++++ Source text
Figure 2. Excessive iodine-induced pyroptosis in TFCs is related to ROS-NF-κB signaling. Nthy-ori 3-1 cells were treated with NaI for 24 h. (A–C) The intracellular reactive oxygen species (ROS) levels were detected by flow cytometry (FCM) analysis and are presented as the positive cells (%) and mean fluorescence intensity (MFI). (D) The intracellular ROS levels, as indicated by DCF fluorescence, were analyzed immediately using immunofluorescence (200×; scale bars, 50 μm). (E) The intracellular ROS levels using NaI with or without N-acetyl-cysteine (NAC) (10 mM) treatment were detected by FCM, and representative FCM graphs of the ROS-positive cells (%) and mean fluorescence intensity (MFI) are shown. (F,G) Nthy-ori3-1 cells were treated with NaI at different time points, and the p65 and p-p65 expression levels were measured by immunoblots. (H,I) Nthy-ori3-1 cells were treated with NaI at 24 h in the presence or absence of NAC, and p65 and p-p65 expression levels were measured by immunoblots. (J–L) Nthy-ori 3-1 cells were treated with NaI and/or NAC and/or IKK-16 for 24 h, and GSDMD expression levels were measured by immunoblots. All statistical results shown are representative of three replicates. Significant differences and P-values were calculated by one-way ANOVA. *P < 0.05, **P < 0.01, ***P < 0.001.
To further determine the mechanism of excessive iodine-induced pyroptosis activation, NF-κB signaling, an important regulatory pathway of pyroptosis, was analyzed after NaI treatment in Nthy-ori 3-1 cells. The levels of phosphorylated and total p65 were examined by an immunoblot analysis. The results showed that excessive iodine induced the phosphorylation of p65 in Nthy-ori 3-1 cells (Figures 3F,G). Interestingly, the NF-κB inhibitor IKK-16 inhibited excessive iodine-induced pyroptosis by decreasing the protein levels of GSDMD-FL and GSDMD-N (Figures 2J–L), suggesting that excessive iodine induced pyroptosis activation via the NF-κB signaling pathway in TFCs. In addition, to explore the relationship between ROS and NF-κB signaling, we examined the possible changes in NF-κB signaling in the presence of NAC. The immunoblot results showed that NAC also obviously inhibited the phosphorylation of p65 under conditions of excessive iodine in Nthy-ori 3-1 cells (Figures 2H,I). Thus, these findings suggested that pyroptosis activation was dependent on the ROS-NF-κB pathway.
Figure 3. The NLRP3 inflammasome participates in excessive iodine-induced pyroptosis in TFCs. (A,B) The NLRP3 expression levels were measured by immunoblots when Nthy-ori 3-1 cells were treated with NaI with or without NAC (10 mM) or IKK-16 (2 μM) for 24 h. (C,D) Verification of the silencing efficiency of NLRP3 by siRNA in Nthy-ori3-1 cells is shown by immunoblots; NC indicates the negative control. (E,F) The protein levels of GSDMD were detected by immunoblots after transfection of siNLRP3 in NaI-treated Nthy-ori 3-1 cells. All statistical results shown are representative of three replicates. Significant differences and P-values were calculated by one-way ANOVA. *P < 0.05, **P < 0.01, ***P < 0.001.
++++++++
++++ Data records
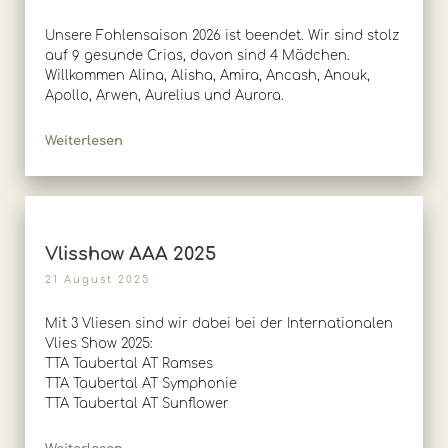
Unsere Fohlensaison 2026 ist beendet. Wir sind stolz
auf 9 gesunde Crias, davon sind 4 Mädchen.
Willkommen Alina, Alisha, Amira, Ancash, Anouk,
Apollo, Arwen, Aurelius und Aurora.
Weiterlesen
Vlisshow AAA 2025
21 August 2025
Mit 3 Vliesen sind wir dabei bei der Internationalen
Vlies Show 2025:
TTA Taubertal AT Ramses
TTA Taubertal AT Symphonie
TTA Taubertal AT Sunflower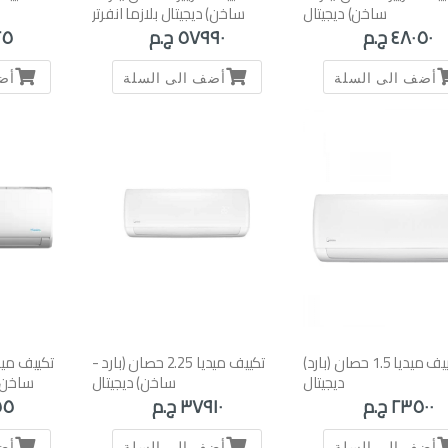
ساخن) ديجيتال
ساخن) ديجيتال بلازما انفرتر
٤٨٠٥٠ ج.م
٥٧٩٩٠ ج.م
٦٢٥
أضف الى السلة
أضف الى السلة
أض
تكييف ميديا 1.5 حصان (بارد)
تكييف ميديا 2.25 حصان (بارد -
ديجيتال
ساخن) ديجيتال
ساخن) 
٢٣٥٠٠ ج.م
٣٧٩١٠ ج.م
٠٥٥
أضف الى السلة
أضف الى السلة
أض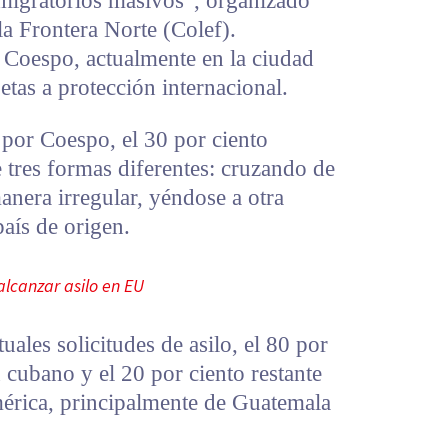
 migratorios masivos”, organizado
la Frontera Norte (Colef).
 Coespo, actualmente en la ciudad
etas a protección internacional.
 por Coespo, el 30 por ciento
 tres formas diferentes: cruzando de
nera irregular, yéndose a otra
país de origen.
alcanzar asilo en EU
tuales solicitudes de asilo, el 80 por
 cubano y el 20 por ciento restante
érica, principalmente de Guatemala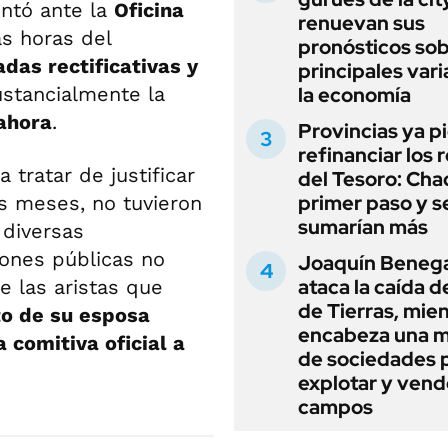
ntó ante la
Oficina
renuevan sus
as horas del
pronósticos sob
das rectificativas y
principales vari
stancialmente la
la economía
ahora
.
Provincias ya p
refinanciar los 
 tratar de justificar
del Tesoro: Chac
primer paso y s
es meses, no tuvieron
sumarían más
 diversas
iones públicas no
Joaquín Beneg
ataca la caída de
e las aristas que
de Tierras, mie
oto de su esposa
encabeza una 
a comitiva oficial a
de sociedades 
explotar y vend
campos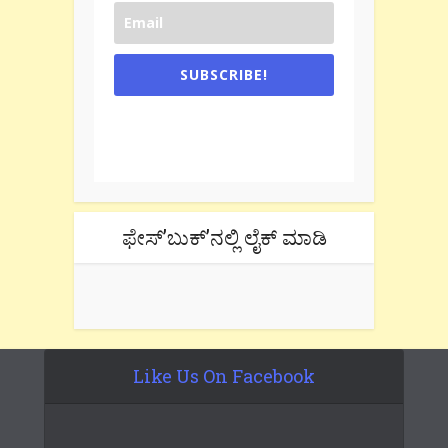
SUBSCRIBE!
One e-mail a week. We don't spam.
Don't forget to check the promotional
tab if you are using gmail.
ಫೇಸ್’ಬುಕ್’ನಲ್ಲಿ ಲೈಕ್ ಮಾಡಿ
Like Us On Facebook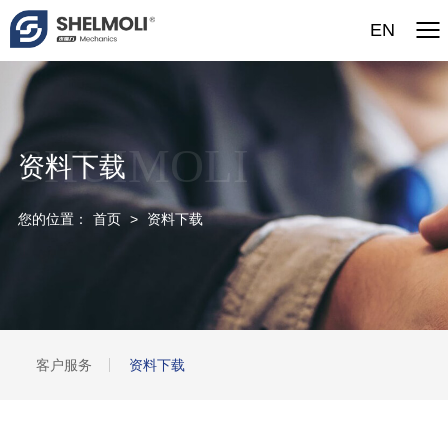
EN
SHUIMOLI
资料下载
您的位置：
首页
>
资料下载
客户服务
资料下载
++++++++
:: Check your understanding ::
(1) List the laboratory methods that the passage on iodine-induced pyroptosis names for detecting or measuring ROS levels or protein expression.
(2) Extend the passage on iodine-induced pyroptosis by continuing it from where it stops.

:: Results for the exercise ::
(1) Flow cytometry (FCM), immunofluorescence, and immunoblots.

(2)
The NLRP3 Inflammasome Is Involved in Excessive Iodine-Induced Pyroptosis of TFCs via ROS-NF-κB
NLRP3 inflammasomes are molecular platforms that are activated upon cellular infection or stress that triggers pyroptotic cell death (30). To further analyze the regulatory effect of NaI on inflammasome activation by NaI, we treated Nthy-ori 3-1 cells with NaI (50 mM) and examined inflammasome activity. As expected, NaI treatment stimulated the upregulation of the NLRP3 inflammasome. In contrast, Nthy-ori 3-1 cells treated with NAC (10 mM) or IKK-16 (2 μM) showed the opposite results: the NLRP3 inflammasome was suppressed (Figures 3A,B).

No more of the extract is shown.